■ **Selected extract**:
::::::::

# Ethanol Free Gas



## Brooksard (5 mo ago)

Alright, carburetor guys I totally get it. Ethanol is tough on the needle and can cause carb damage HOWEVER for the new fuel injected 4 strokes… I don’t see the point in ethanol free gas in them? I know alot of guys do it but is it because it’s ingrained in you or you have a legitimate reason? I’m not trying to start an argument, I’m just genuinely curious about your reasons.


----------



## KCTim (Feb 7, 2017)

Not exactly a technical explanation but here are my thoughts.Boat fuel systems are open air vented and ethanol with suck that moisture out of the air and into your tank. Also if you don’t use your boat for an extended period of time the ethanol will phase separate.


----------



## Brooksard (5 mo ago)

KCTim said:


> Not exactly a technical explanation but here are my thoughts.Boat fuel systems are open air vented and ethanol with suck that moisture out of the air and into your tank. Also if you don’t use your boat for an extended period of time the ethanol will phase separate.


I agree with you about the moisture, but if you’re running a fuel water separator does it really matter? And what stops our vehicles from getting moisture in The tank? I totally agree that if you don’t plan on using it, you should run your outboard out of gas anyway. And possibly put stabil in the gas


----------



## devrep (Feb 22, 2009)

do what you want to do. if you use your boat a lot you may be fine. if it sits for weeks or months between uses you may not.


----------



## Brooksard (5 mo ago)

::::::::

■ **Extracted entries**:
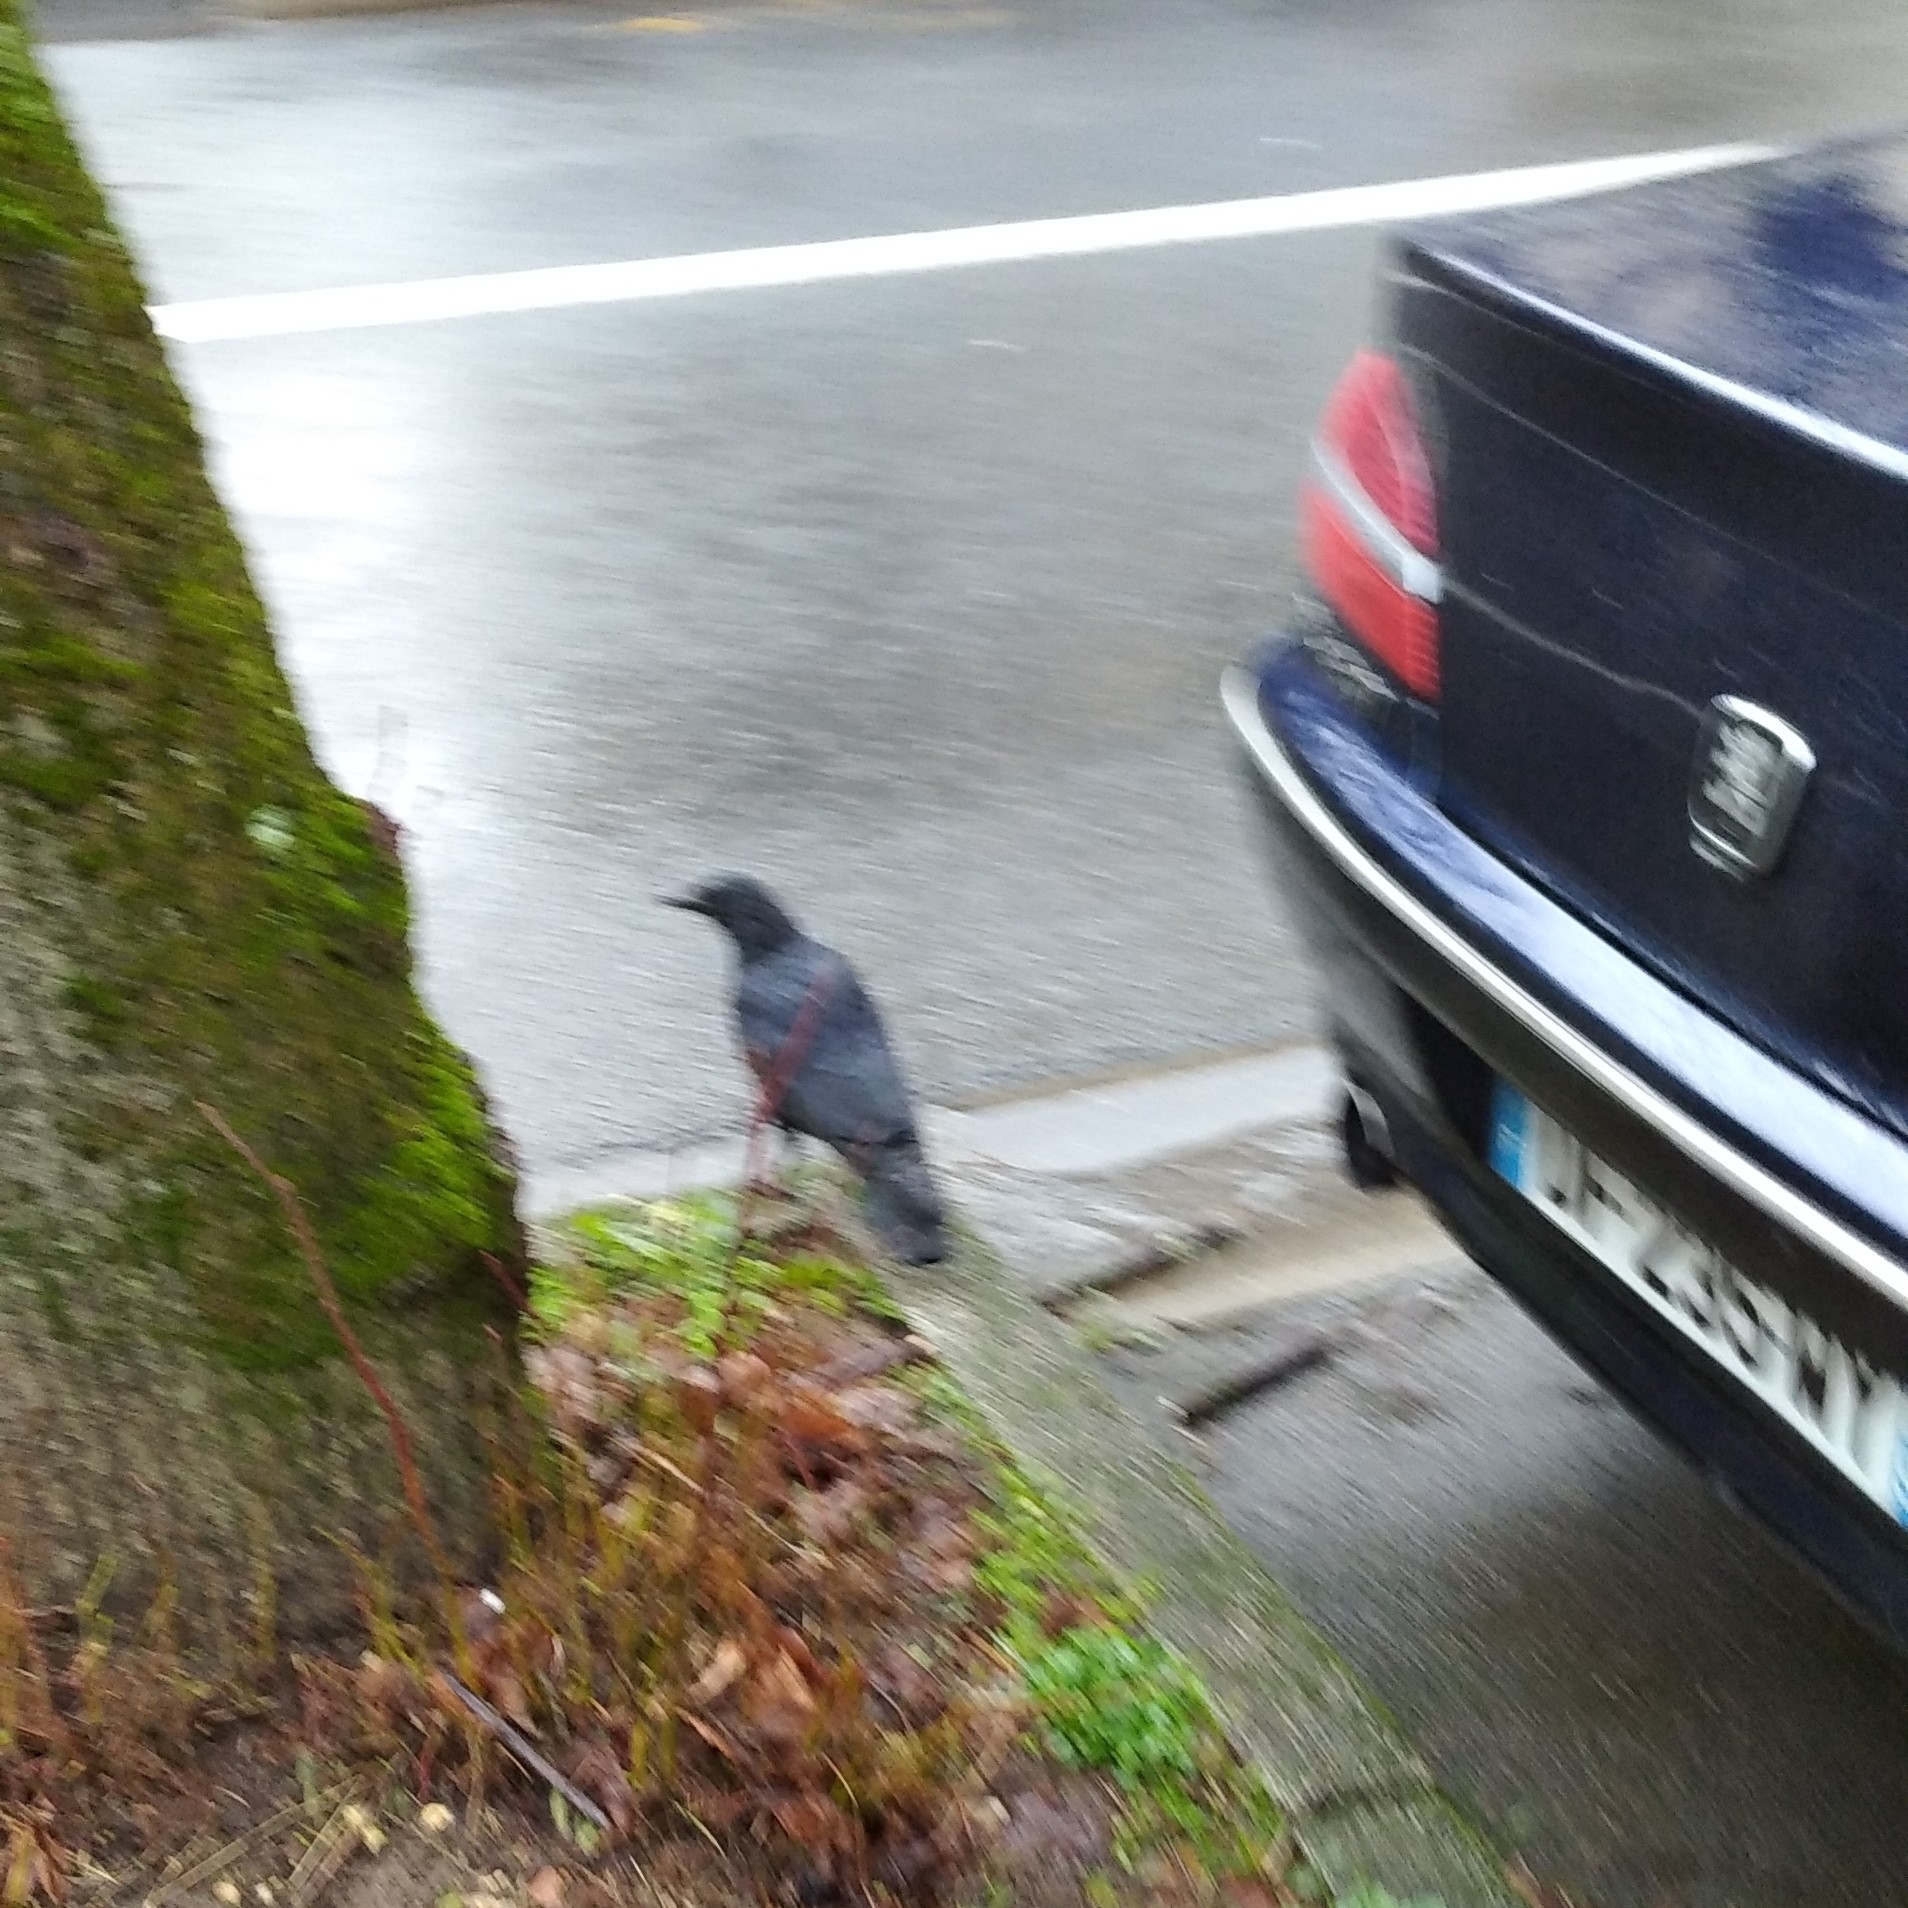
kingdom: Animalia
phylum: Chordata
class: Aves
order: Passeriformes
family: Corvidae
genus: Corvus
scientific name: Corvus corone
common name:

::::::::

■ **Instructions**:
[a] Retype the forum thread on ethanol-free gas word for word, starting with "I agree with" and going on through "(Feb 22, 2009)".
[b] Carry the forum thread on ethanol-free gas forward from the point where it stops.

■ **Responses to the exercise**:
[a]
I agree with you about the moisture, but if you’re running a fuel water separator does it really matter? And what stops our vehicles from getting moisture in The tank? I totally agree that if you don’t plan on using it, you should run your outboard out of gas anyway. And possibly put stabil in the gas


----------



## devrep (Feb 22, 2009)

[b]
devrep said:


> do what you want to do. if you use your boat a lot you may be fine. if it sits for weeks or months between uses you may not.


Do you have a reason to believe this? I’m genuinely curious


----------



## 60hertz (Oct 31, 2008)

Phase separation of ethanol means that the alcohol and gas form distinct layers in your tank. Ethanol is not only hygroscopic, but water is also misable in alcohol.

You end up with a layer of fuel, a thin layer of water/alcohol, and a layer of pure alcohol.

The water pickup tube sits at the bottom of the tank.

The good thing is that when you start running your boat the motion will stir it up and the fuel-water separator will filter out the water.

But, think about it for a minute…

Unless you run ALL of the gas out of your tank you can eventually introduce more ethanol than the maximum recommended by your manufacturer (10%) due to the processes in work while your tank sits in between uses.

Save the corn juice for your tow vehicle and an evening libation, and go 100% gasoline with fuel stabilizer for your beloved boat.


----------



## Silent Drifter (Apr 29, 2021)

I probably read to much LOL but this is why i use non ethanol...

six months
If stored properly, ethanol-free gas can last up to six months. It is not as likely to succumb to oxidation or evaporation. E10 gas has a three-month shelf life maximum. This makes ethanol-free gas ideal for storage compared to E10.


----------



## Mako 181 (May 1, 2020)

I ran 50+ gallons of 6 month old regular gas thru my old carbureted 1989 200 Johnson without any trouble. That motor ran on regular gas from the day it was new for over 30 years and never once rebuilt a carburetor on it.

I now run REC 90 in my 2021 250 Zuke and my 2006 Yamaha 2 smoke carbureted 150. 
I have few friends that have run regular gas in larger injected Yamahas and had trouble with pumps breaking down and needing replacement and clogging filters. 

I run Rec 90 and don't care the cost.

I keep my tanks full at all times. 
No condensation and I don't stop in the morning to get gas.
I have Never used an additive in any of my engines in over 45 years.

I works for me.


----------



## Jason M (Aug 13, 2017)

Better question is what advantages does ethanol have over pure gas? I don't see any other than price which is a market irregularity.

If I ran my boat multiple times a week I may not care but I don't do ethanol seems like all downside to me.


----------



## SkiffaDeeDooDah (Jan 20, 2020)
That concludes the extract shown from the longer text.